--- Text section ---

Calcutta High Court
Bandana Dey vs United Bank Of India And Others on 18 April, 2019
Equivalent citations: AIRONLINE 2019 CAL 152, (2019) 4 SCT 17 (2019) 6 SERVLR 717, (2019) 6 SERVLR 717
Author: Sambuddha Chakrabarti
Bench: Sambuddha Chakrabarti
IN THE HIGH COURT AT CALCUTTA
CONSTITUTIONAL WRIT JURISDICTION
ORIGINAL SIDE
Present:
The Hon'ble Justice Sambuddha Chakrabarti
W. P. No. 167 of 2017
Bandana Dey
Versus
United Bank of India and Others.
For the petitioner : Mr. Sudeep Sanyal, Advocate
Mr. Sukanta Das, Advocate
Ms. Lopamudra Moitra, Advocate
Ms. Tutun Das, Advocate
For the respondents : Ms. R. N. Majumdar, Advocate
Mr. Sourav Chakraborty, Advocate Mr. Supratim Bhattacharjee, Advocate Heard on : 02.05.2017, 04.09.2018, 11.09.2018, 11.01.2019, 18.01.2019 Judgement on : 18.04.2019 The Court : The case of the petitioner is that her husband was engaged as a canteen boy of the United Bank of India (the bank, for short) in October, 1979. Subsequently by an appointment letter, 2 dated March 10, 2004, he was made a probationary relieving sub- employee at Chelod Branch of the said bank.
On September 6, 2006 the husband of the petitioner died. He is survived by his wife i.e., the petitioner herein and a son who was aged about two years. The petitioner made an application for appointment on compassionate ground on October 10, 2006. The respondents informed the petitioner to request the bank to consider payment of ex gratia lump-sum amount as the claim for compassionate appointment had been discontinued. The petitioner complied with all the formalities for the same. On December 4, 2007 the respondent no. 2 informed the petitioner that she is ineligible for the payment of ex gratia lump-sum amount.
By a communication, dated January 18, 2008 the respondents informed the petitioner that owing to adverse police report of her husband's character and antecedent his appointment was summarily terminated. At this she made a representation to the Chairman-cum-Managing Director of the bank about the competence of the bank to terminate the employment of a dead man after two years without considering the bank itself had asked the 3 petitioner to submit necessary documents for payment of ex gratia lump-sum amount.

--- Provided material ---

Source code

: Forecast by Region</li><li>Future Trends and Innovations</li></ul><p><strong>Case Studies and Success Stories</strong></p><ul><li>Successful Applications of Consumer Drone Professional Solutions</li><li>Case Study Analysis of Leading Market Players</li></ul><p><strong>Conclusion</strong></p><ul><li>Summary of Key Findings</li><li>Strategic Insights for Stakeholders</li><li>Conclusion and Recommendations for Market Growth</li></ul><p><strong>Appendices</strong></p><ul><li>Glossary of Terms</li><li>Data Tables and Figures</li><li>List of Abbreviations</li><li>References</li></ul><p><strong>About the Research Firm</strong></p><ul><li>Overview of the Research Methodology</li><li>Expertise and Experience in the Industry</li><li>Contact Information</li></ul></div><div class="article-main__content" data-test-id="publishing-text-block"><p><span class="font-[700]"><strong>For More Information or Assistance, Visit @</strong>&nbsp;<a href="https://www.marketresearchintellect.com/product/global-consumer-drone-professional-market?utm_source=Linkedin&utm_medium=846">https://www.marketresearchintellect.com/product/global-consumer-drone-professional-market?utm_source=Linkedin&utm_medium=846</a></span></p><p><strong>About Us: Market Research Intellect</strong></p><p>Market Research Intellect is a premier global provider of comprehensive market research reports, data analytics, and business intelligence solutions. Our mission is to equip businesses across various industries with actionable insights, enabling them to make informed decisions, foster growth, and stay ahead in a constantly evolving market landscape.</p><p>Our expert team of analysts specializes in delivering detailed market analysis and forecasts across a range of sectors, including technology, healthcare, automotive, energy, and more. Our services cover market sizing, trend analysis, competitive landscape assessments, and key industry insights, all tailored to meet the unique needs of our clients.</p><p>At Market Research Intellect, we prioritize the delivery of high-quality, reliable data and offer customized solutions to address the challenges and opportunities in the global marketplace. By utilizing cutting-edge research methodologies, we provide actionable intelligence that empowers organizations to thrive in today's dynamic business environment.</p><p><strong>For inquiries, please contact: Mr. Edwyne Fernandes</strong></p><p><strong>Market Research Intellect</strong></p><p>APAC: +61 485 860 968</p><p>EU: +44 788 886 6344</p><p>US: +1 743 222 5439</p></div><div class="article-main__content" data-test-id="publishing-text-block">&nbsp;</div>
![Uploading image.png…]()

---

### Tasks:
1 - According to the Bandana Dey judgment, on what date did the petitioner's husband die?
2 - Print the passage of the Bandana Dey judgment that opens with the words containing "For the petitioner" and closes with "the said bank.".
3 - Carry on the Bandana Dey judgment from the point at which it stops.
The material was drawn from a separate source.

### Written answers:
1 - September 6, 2006

2 -
For the petitioner : Mr. Sudeep Sanyal, Advocate
Mr. Sukanta Das, Advocate
Ms. Lopamudra Moitra, Advocate
Ms. Tutun Das, Advocate
For the respondents : Ms. R. N. Majumdar, Advocate
Mr. Sourav Chakraborty, Advocate Mr. Supratim Bhattacharjee, Advocate Heard on : 02.05.2017, 04.09.2018, 11.09.2018, 11.01.2019, 18.01.2019 Judgement on : 18.04.2019 The Court : The case of the petitioner is that her husband was engaged as a canteen boy of the United Bank of India (the bank, for short) in October, 1979. Subsequently by an appointment letter, 2 dated March 10, 2004, he was made a probationary relieving sub- employee at Chelod Branch of the said bank.

3 -
The respondent no. 2 informed the petitioner that if any adverse police report was received on the character and antecedent of the employee subsequent to the appointment of the bank his service would be summarily terminated and it has followed the said procedure in the case. By a subsequent communication, the petitioner was further informed that the benefit under the concerned scheme is extended to the dependent members of a confirmed employee of the bank who expires while in service. The bank authorities informed the petitioner that since her husband was not a citizen of India on the date of his appointment she would not be entitled to any benefit of the scheme. The respondents alleged that her husband in his application had suppressed his nationality and gave a false declaration. Therefore, had he been alive his appointment would have been summarily terminated.
The petitioner made several representations and lastly by a lawyer's notice, dated September 26, 2016 she asked the respondents to release ex gratia payment in lieu of compassionate 4 appointment on the death of her husband. To this, the Bank again informed that due to false declaration made by her husband the petitioner's husband would have been terminated in terms of Clause 7(e) of the appointment letter had he been alive.
The petitioner has challenged the decision of the bank by this petition and has inter alia prayed for a writ in the nature of mandamus commending the respondents to do their statutory duties and to grant ex gratia lump-sum payment or appointment her on compassionate ground in terms of the relevant circular prevalent at the time of the death of her husband and for other ancillary reliefs.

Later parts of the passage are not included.